I guess annuities are for people (aka suckers) who can’t do math.
This is a tough time to retire. Interest rates are held low by the fed, and we are on the cusp of loosing principle if we own bonds as the feds back out of their bond purchasing. If we are not in the stock market, it is tough to buy in when the market is at an all time high. Locking into an annuity seems very risky until interest rates return to market values. Real estate seems good while mortgages are so low, but are we entering another bubble? Investing a nest egg into a rental property is risky because it is not a diversified investment. Our economy is chugging along pretty well, but it seems like every event; dot com bust, banking & real estate bust, recession and such leaves the rich richer and the middle class poorer. Wealth is concentrated at the top, and our "free market" is beginning to look like a game of monopoly. I wish congress would take care of the social security shortfall while it is still a manageable problem, but even that looks gloomy. On the bright side, as long as I have a warm bed, three meals a day, and an occasional cold beer, I am doing pretty well.
Get A Government Job!!!!
A Free Lifetime Retirement & Health Care Benefits To Your Grave!!

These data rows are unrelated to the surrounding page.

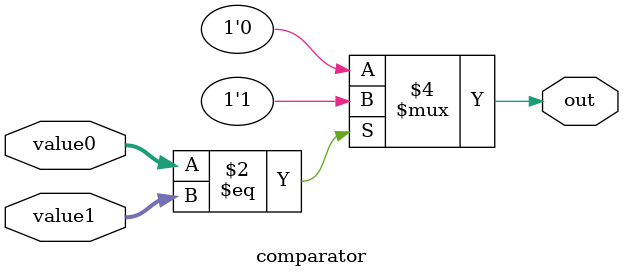
<source format=sv>
module comparator #(parameter width = 9)
(
	input [width-1:0] value0,
	input [width-1:0] value1,
	
	output logic out
);

always_comb
begin
	if(value0 == value1)
		out = 1;
	else
		out = 0;
end

endmodule: comparator
</source>
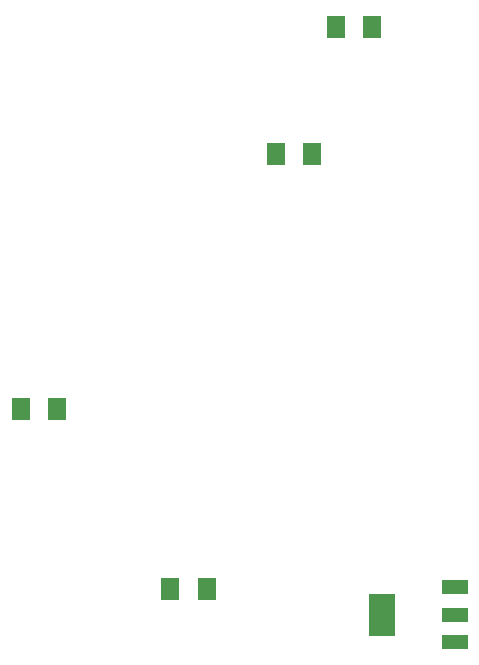
<source format=gbp>
G04 MADE WITH FRITZING*
G04 WWW.FRITZING.ORG*
G04 DOUBLE SIDED*
G04 HOLES PLATED*
G04 CONTOUR ON CENTER OF CONTOUR VECTOR*
%ASAXBY*%
%FSLAX23Y23*%
%MOIN*%
%OFA0B0*%
%SFA1.0B1.0*%
%ADD10R,0.062992X0.074803*%
%ADD11R,0.088000X0.048000*%
%ADD12R,0.086614X0.141732*%
%LNPASTEMASK0*%
G90*
G70*
G54D10*
X1584Y2274D03*
X1706Y2274D03*
X1384Y1849D03*
X1506Y1849D03*
G54D11*
X1981Y406D03*
X1981Y315D03*
X1981Y224D03*
G54D12*
X1737Y315D03*
G54D10*
X534Y999D03*
X656Y999D03*
X1153Y399D03*
X1031Y399D03*
G04 End of PasteMask0*
M02*
</source>
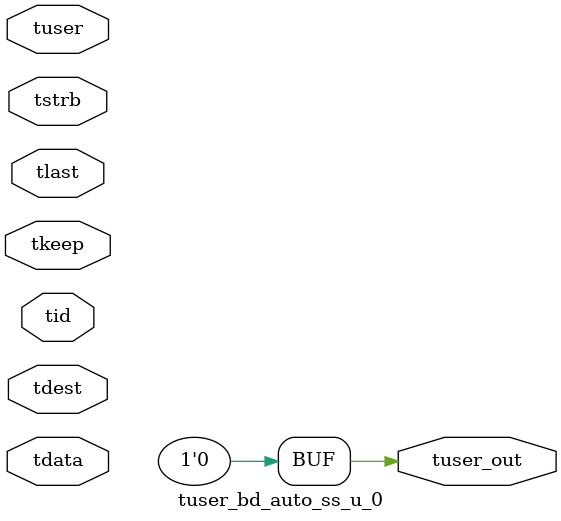
<source format=v>


`timescale 1ps/1ps

module tuser_bd_auto_ss_u_0 #
(
parameter C_S_AXIS_TUSER_WIDTH = 1,
parameter C_S_AXIS_TDATA_WIDTH = 32,
parameter C_S_AXIS_TID_WIDTH   = 0,
parameter C_S_AXIS_TDEST_WIDTH = 0,
parameter C_M_AXIS_TUSER_WIDTH = 1
)
(
input  [(C_S_AXIS_TUSER_WIDTH == 0 ? 1 : C_S_AXIS_TUSER_WIDTH)-1:0     ] tuser,
input  [(C_S_AXIS_TDATA_WIDTH == 0 ? 1 : C_S_AXIS_TDATA_WIDTH)-1:0     ] tdata,
input  [(C_S_AXIS_TID_WIDTH   == 0 ? 1 : C_S_AXIS_TID_WIDTH)-1:0       ] tid,
input  [(C_S_AXIS_TDEST_WIDTH == 0 ? 1 : C_S_AXIS_TDEST_WIDTH)-1:0     ] tdest,
input  [(C_S_AXIS_TDATA_WIDTH/8)-1:0 ] tkeep,
input  [(C_S_AXIS_TDATA_WIDTH/8)-1:0 ] tstrb,
input                                                                    tlast,
output [C_M_AXIS_TUSER_WIDTH-1:0] tuser_out
);

assign tuser_out = {4'b0000};

endmodule


</source>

,Like What Your Part Time, Elected Career Politicians Gave Themselves.
Quit Your Whining; Get Back To Work,Someone Has To Pay For This!!!
I posted the comment below for another article, but I think its relevant here. The only thing I will add is that there seems to be a lot of financial advisor bashing. All I can say that getting an invest advisor was the best thing I did, besides starting to plan for retirement early and keeping at it. Just keep in mind that there are different types of investment advisors. Places like Fidelity and Vanguard have investment advisors that are more like glorified sales people. Their main goal is to sell you their own investment products. You need to look for an investment advisor that can act as a fiduciary (trustee). They are not bound by a proprietary fund family or investment product and always have their client's best interest in mind.
The "secret" is to keep track of all your accounts in great detail, on a daily basis. Keep track of your income and expenses on a daily basis. All excess cash goes to savings. Max out your 401(k) and retirement contributions. Project out all your income and expenses 30 days in advance so you can reconcile and never be short of cash. Keep track of your retirement accounts daily and don't rely on looking at them when you only get statements.
How you do this is up to you, but there are software programs that can help. (Sorry, I am afraid to name them, or the one I use, because this message might be deleted.) You also might want to take some personal finance classes.
Think of it as a second job, and start as early as possible. I started to doing this in 1994 when I was 34 and my net worth was -8000. I had gotten a computer with some software along with it. One of them was a personal finance software program. I tried it but at first wasn't serious about it. Long story short, after 20 years, my net worth is 7 figures and I have no debt. House was paid off in 2006.
During the downturn, I didn't sell out of my 401(k) and retirement accounts, I kept my funds invested where they were and kept contributing the max amount possible. In 2010, I hired an investment advisor. I am good at saving, but not always good at picking out investments. I just met with him yesterday and I am very happy with how things are progressing.
Don't always believe the outrageous stories or comments that are posted on here. The writers want their stories noticed and read.
Lastly, as Suze Orman says "Live within your needs, not your means"
Take this for what it's worth. I am not saying that this would work for everyone, but I don't ever see on any of these posts "how to". This is my "how to".